Fragen über Fragen, die auch den Beratern gestellt werden. Aber auch die Beraterzunft ist, wenn sie sich ehrlich macht, oft am Ende ihres Lateins. Denn auch ihre Methoden fußen auf den Erkenntnissen und Gewissheiten einer Zeit, in der noch alles nach Regeln und einigermaßen vorhersehbaren Gesetzmäßigkeiten lief. Welche der tiefgehenden Probleme können sie in dem aktuellen Chaos für ihre Klienten lösen? Eigentlich nichts! Alle diese Herausforderungen können nur die Führungskräfte selbst lösen. Beraterwissen hilft dabei nur eingeschränkt, denn es bezieht sich meist aus der Vergangenheit. Was in vergleichbaren Situationen funktioniert hat oder was sich aus vielen Fallbeispielen verallgemeinert wurde, bildet das Handwerkszeug der Berater. Aber heute haben wir es mit völlig veränderten, neuen Bedingungen zu tun, für die die alten Instrumente nur eingeschränkt funktionieren. Jede konkrete Situation braucht eine eigene Lösung, und die kann nur aus der Situation selbst heraus entstehen, also vor Ort in den Unternehmen.

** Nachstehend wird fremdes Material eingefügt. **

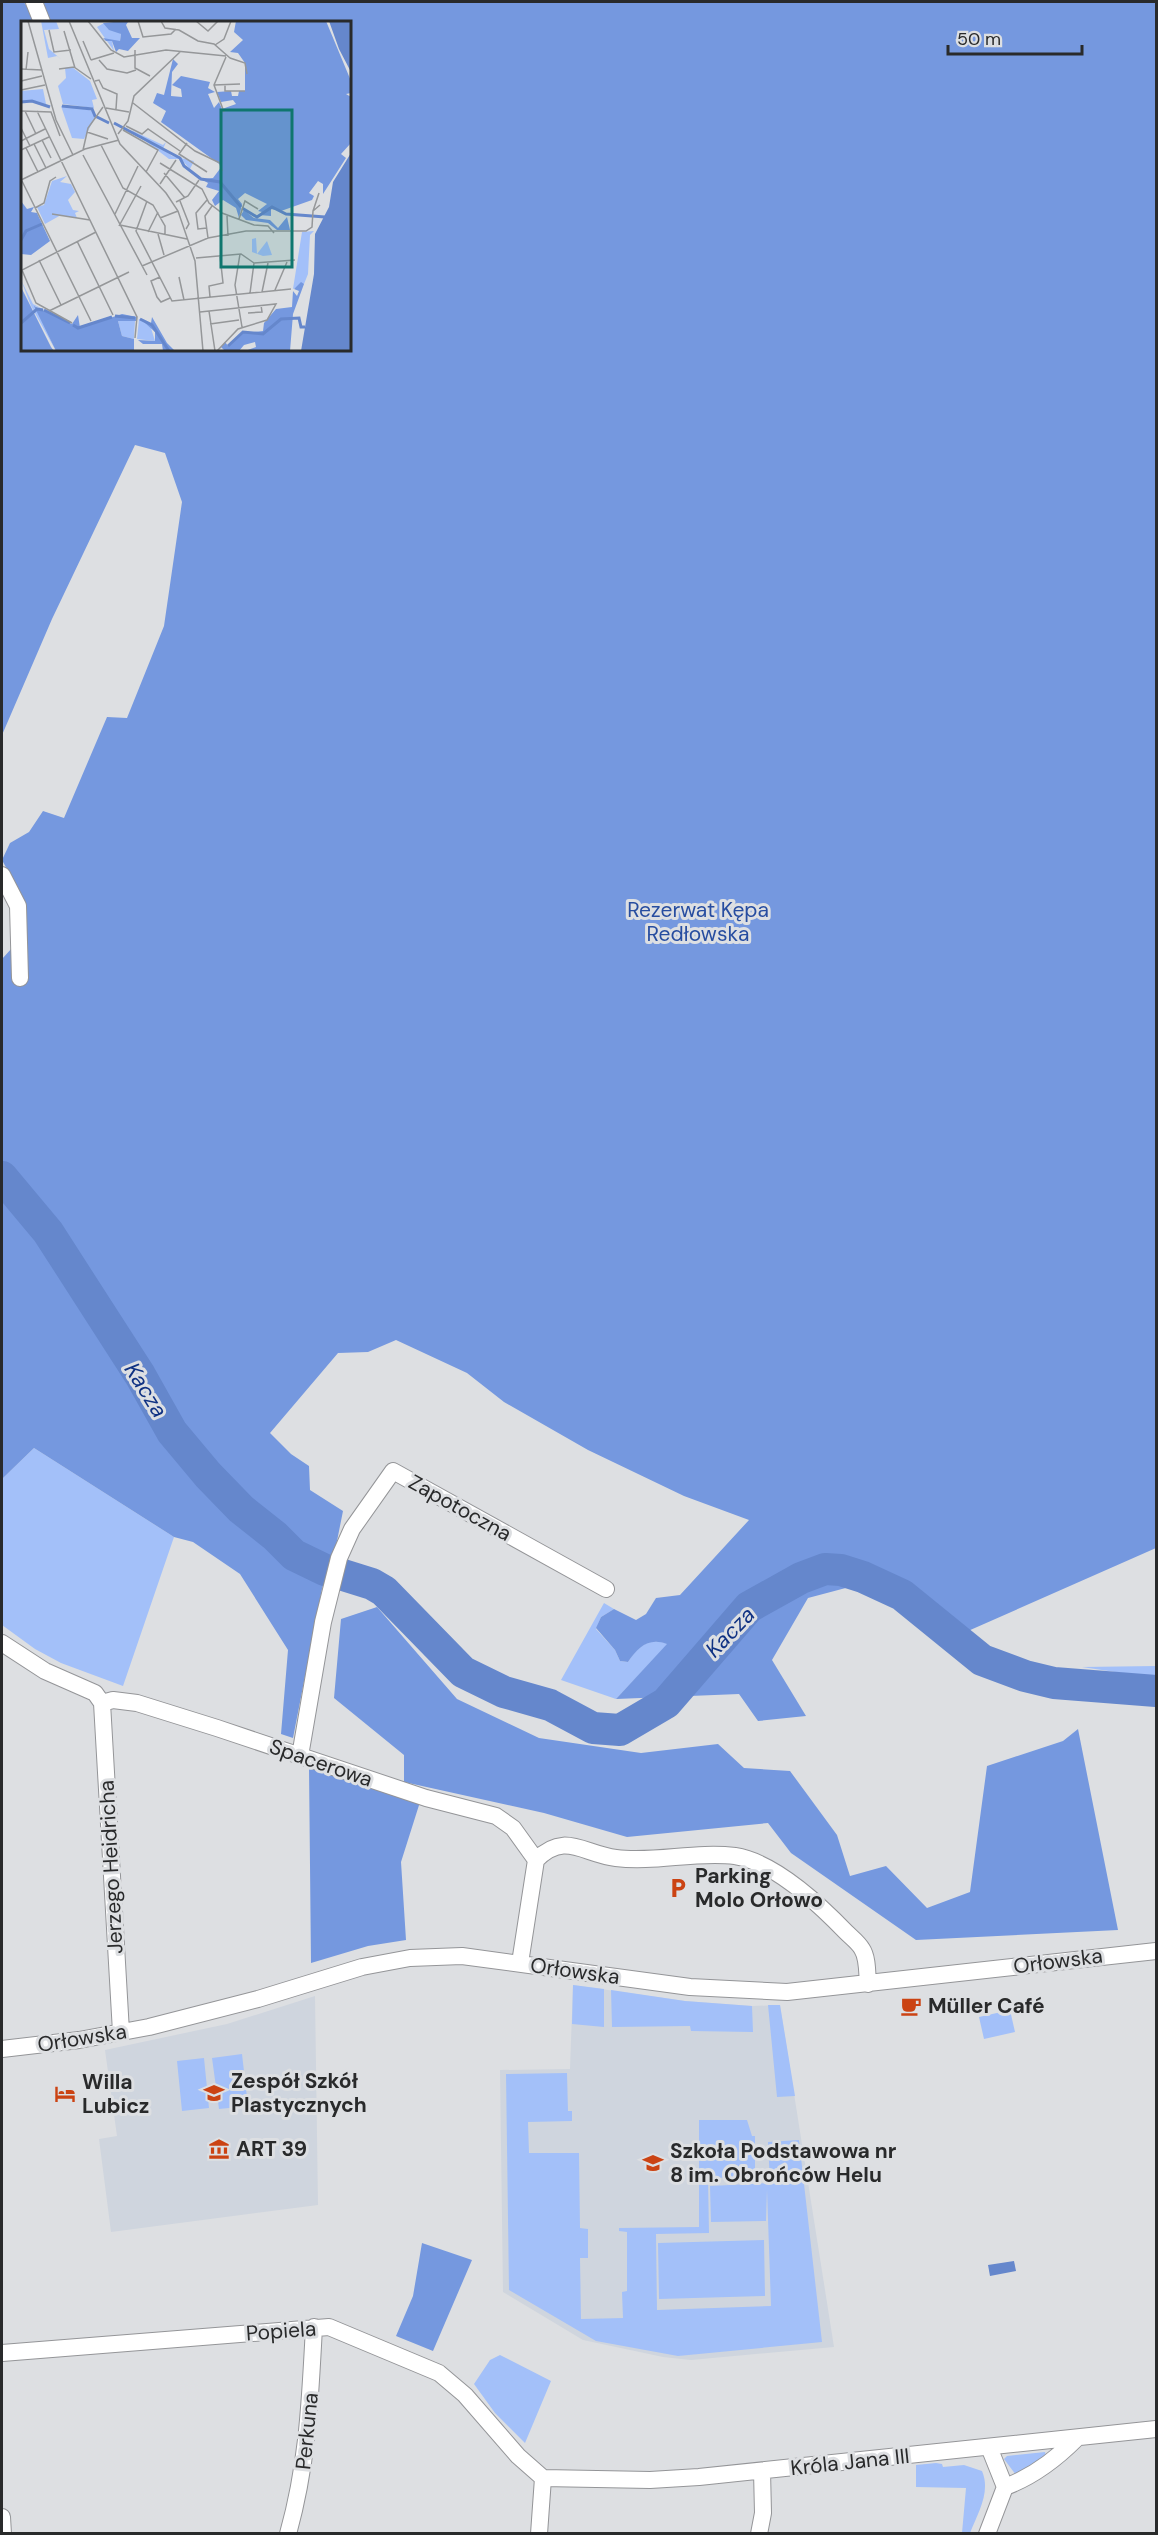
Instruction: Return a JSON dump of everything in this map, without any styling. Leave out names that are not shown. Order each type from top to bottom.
[{"type":"street","points":[[34,2],[42,21]]},
{"type":"street","points":[[2,875],[18,906],[20,978]]},
{"type":"street","name":"Zapotoczna","points":[[300,1756],[323,1622],[339,1558],[352,1529],[393,1471],[606,1589]]},
{"type":"street","points":[[2,1643],[45,1671],[95,1693],[102,1702]]},
{"type":"street","name":"Spacerowa","points":[[102,1702],[113,1700],[137,1703],[426,1798],[496,1816],[513,1828],[536,1860]]},
{"type":"street","name":"Jerzego Heidricha","points":[[102,1702],[121,2032]]},
{"type":"street","points":[[519,1963],[536,1860],[550,1848],[565,1844],[615,1858],[695,1854],[735,1856],[759,1863],[821,1907],[862,1949],[868,1984]]},
{"type":"street","name":"Orłowska","points":[[2,2049],[121,2032],[226,2007],[362,1967],[410,1958],[462,1956],[724,1991],[787,1992],[1156,1951]]},
{"type":"street","name":"Popiela","points":[[2,2354],[314,2327],[339,2330],[439,2373],[465,2395],[518,2456],[543,2478]]},
{"type":"street","name":"Perkuna","points":[[288,2534],[300,2489],[309,2427],[314,2327]]},
{"type":"street","name":"Króla Jana III","points":[[543,2478],[650,2480],[762,2471],[1156,2429]]},
{"type":"street","points":[[1005,2487],[1020,2481],[1040,2468],[1076,2439]]},
{"type":"street","points":[[987,2534],[1005,2487],[989,2447]]},
{"type":"street","points":[[759,2534],[763,2513],[762,2471]]},
{"type":"street","points":[[539,2534],[543,2478]]},
{"type":"street","points":[[2,2517],[3,2534]]},
{"type":"shaded area","points":[[34,1448],[174,1537],[123,1686],[61,1663],[35,1649],[2,1625],[2,1479]]},
{"type":"shaded area","points":[[604,1603],[614,1609],[601,1617],[596,1629],[615,1650],[620,1661],[628,1662],[640,1647],[650,1642],[668,1644],[616,1699],[561,1680]]},
{"type":"shaded area","points":[[1156,1666],[1156,1675],[1135,1675],[1082,1667]]},
{"type":"shaded area","name":"Szkoła Podstawowa nr 8 im. Obrońców Helu","points":[[573,1985],[685,2001],[752,2006],[780,2005],[834,2347],[691,2360],[663,2357],[583,2340],[503,2292],[500,2070],[570,2069]]},
{"type":"shaded area","points":[[573,1985],[604,1989],[604,2027],[572,2024]]},
{"type":"shaded area","points":[[611,1990],[685,2001],[752,2006],[753,2032],[691,2031],[690,2026],[612,2027]]},
{"type":"shaded area","name":"Zespół Szkół Plastycznych","points":[[315,1996],[318,2205],[111,2232],[99,2139],[117,2136],[105,2050],[227,2024]]},
{"type":"shaded area","points":[[768,2005],[780,2005],[795,2096],[777,2097]]},
{"type":"shaded area","points":[[1010,2010],[1015,2032],[984,2039],[979,2017]]},
{"type":"shaded area","points":[[242,2054],[248,2106],[219,2109],[212,2058]]},
{"type":"shaded area","points":[[204,2058],[209,2108],[182,2111],[177,2061]]},
{"type":"shaded area","points":[[567,2073],[568,2111],[572,2111],[572,2121],[528,2122],[529,2153],[579,2153],[580,2228],[588,2229],[588,2258],[580,2258],[581,2319],[623,2318],[622,2292],[627,2291],[627,2232],[619,2231],[619,2228],[699,2227],[699,2120],[747,2120],[752,2136],[755,2136],[755,2177],[708,2178],[709,2233],[656,2234],[657,2310],[771,2306],[767,2190],[766,2221],[711,2222],[710,2186],[770,2183],[768,2142],[799,2140],[822,2342],[678,2356],[596,2341],[509,2290],[506,2074]]},
{"type":"shaded area","points":[[764,2240],[765,2296],[659,2299],[658,2243]]},
{"type":"shaded area","points":[[1014,2261],[1016,2271],[990,2276],[988,2265]]},
{"type":"shaded area","points":[[500,2355],[551,2381],[525,2443],[495,2413],[474,2384],[490,2360]]},
{"type":"shaded area","points":[[1045,2452],[1046,2456],[1016,2475],[1004,2459],[1007,2456]]},
{"type":"shaded area","points":[[942,2464],[943,2467],[964,2465],[982,2471],[984,2495],[970,2533],[962,2533],[966,2488],[916,2487],[916,2465]]},
{"type":"green space","name":"Rezerwat Kępa Redłowska","points":[[2,2],[24,2],[27,7],[39,2],[1156,2],[1156,1548],[968,1631],[857,1585],[808,1598],[772,1660],[806,1716],[758,1721],[739,1694],[616,1699],[667,1644],[649,1643],[640,1648],[628,1662],[620,1661],[615,1650],[596,1628],[601,1617],[614,1609],[636,1620],[646,1614],[656,1598],[680,1595],[749,1520],[684,1496],[588,1450],[504,1402],[467,1373],[396,1340],[368,1352],[338,1353],[270,1433],[291,1454],[309,1466],[310,1490],[343,1511],[336,1546],[322,1589],[293,1738],[281,1734],[288,1650],[240,1574],[193,1542],[174,1537],[34,1448],[2,1479],[2,959],[12,948],[24,901],[2,860],[10,843],[29,832],[43,811],[64,818],[107,717],[127,718],[164,626],[182,502],[165,453],[135,445],[52,619],[2,735]]},
{"type":"green space","points":[[377,1607],[457,1699],[539,1738],[641,1753],[718,1744],[744,1768],[790,1771],[837,1835],[850,1876],[886,1866],[927,1908],[970,1892],[987,1766],[1063,1741],[1078,1729],[1118,1930],[916,1940],[791,1853],[768,1823],[627,1837],[544,1813],[404,1782],[404,1755],[334,1698],[341,1619]]},
{"type":"green space","points":[[309,1767],[420,1802],[401,1862],[406,1940],[368,1946],[311,1963]]},
{"type":"green space","points":[[422,2243],[472,2260],[433,2351],[396,2336],[413,2296]]},
{"type":"waterway","name":"Kacza","points":[[2,1177],[48,1232],[140,1375],[172,1432],[208,1475],[241,1509],[275,1536],[294,1555],[325,1570]]},
{"type":"waterway","name":"Kacza","points":[[340,1574],[372,1584],[384,1591],[463,1672],[504,1692],[550,1705],[593,1728],[620,1730],[666,1703],[749,1607],[801,1578],[825,1569],[841,1570],[863,1577],[902,1595],[982,1660],[1025,1676],[1054,1683],[1156,1691]]},
{"type":"place","name":"Parking Molo Orłowo","points":[[678,1888]]},
{"type":"place","name":"Müller Café","points":[[911,2006]]},
{"type":"place","name":"Zespół Szkół Plastycznych","points":[[214,2093]]},
{"type":"place","name":"Willa Lubicz","points":[[65,2094]]},
{"type":"place","name":"ART 39","points":[[219,2149]]},
{"type":"place","name":"Szkoła Podstawowa nr 8 im. Obrońców Helu","points":[[653,2163]]}]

Ich wähle persönlich als Berater einen anderen Weg, denn auch ich bekomme gerade mehr Anfragen als in „normalen“ Zeiten. Ich unterstütze die Führungskräfte bei deren Lösungsbemühen. Dabei komme ich immer wieder auf fünf grundlegende Ratschläge zurück.
 

# 1:

Nehmen Sie Ihre Mannschaft in die Verantwortung. Machen Sie ihr klar, dass es nur auf sie ankommt, dass nur sie die Lösungen finden können, und machen Sie sie dadurch stark. Setzen Sie auch auf Leute, die bisher eher im Hintergrund standen, weil diese vielleicht am ehesten in der Lage sind, neue Ansätze zu finden. Ermutigen Sie sie, nach vorn zu kommen und aktiv zu werden. Strahlen sie in diesen schwierigen Zeiten Vertrauen, Mut und Gewissheit aus. Diese souveräne Haltung ist das Entscheidende, was Sie als Führungskraft beitragen können. Die Menschen folgen nicht dem, der vornewegrennt und für alles eine Lösung hat, sondern dem, der ihnen vertraut und der auf sie setzt.
 

# 2:

Geben Sie Ihren Mitarbeitern eine Handlungsstruktur. Dazu gehört eine Schritt-für-Schritt-Anleitung, wie man Probleme analysiert und löst. Es ist extrem wichtig, Aktionismus zu vermeiden, und mit einer solchen Vorgabe erreichen Sie das. Dabei ist es noch nicht einmal wichtig, ob die Vorgabe lehrbuchgerecht, agil oder sonst irgendetwas ist, sie muss simpel sein und dafür sorgen, dass der zweite Schritt nicht vor dem ersten erfolgt.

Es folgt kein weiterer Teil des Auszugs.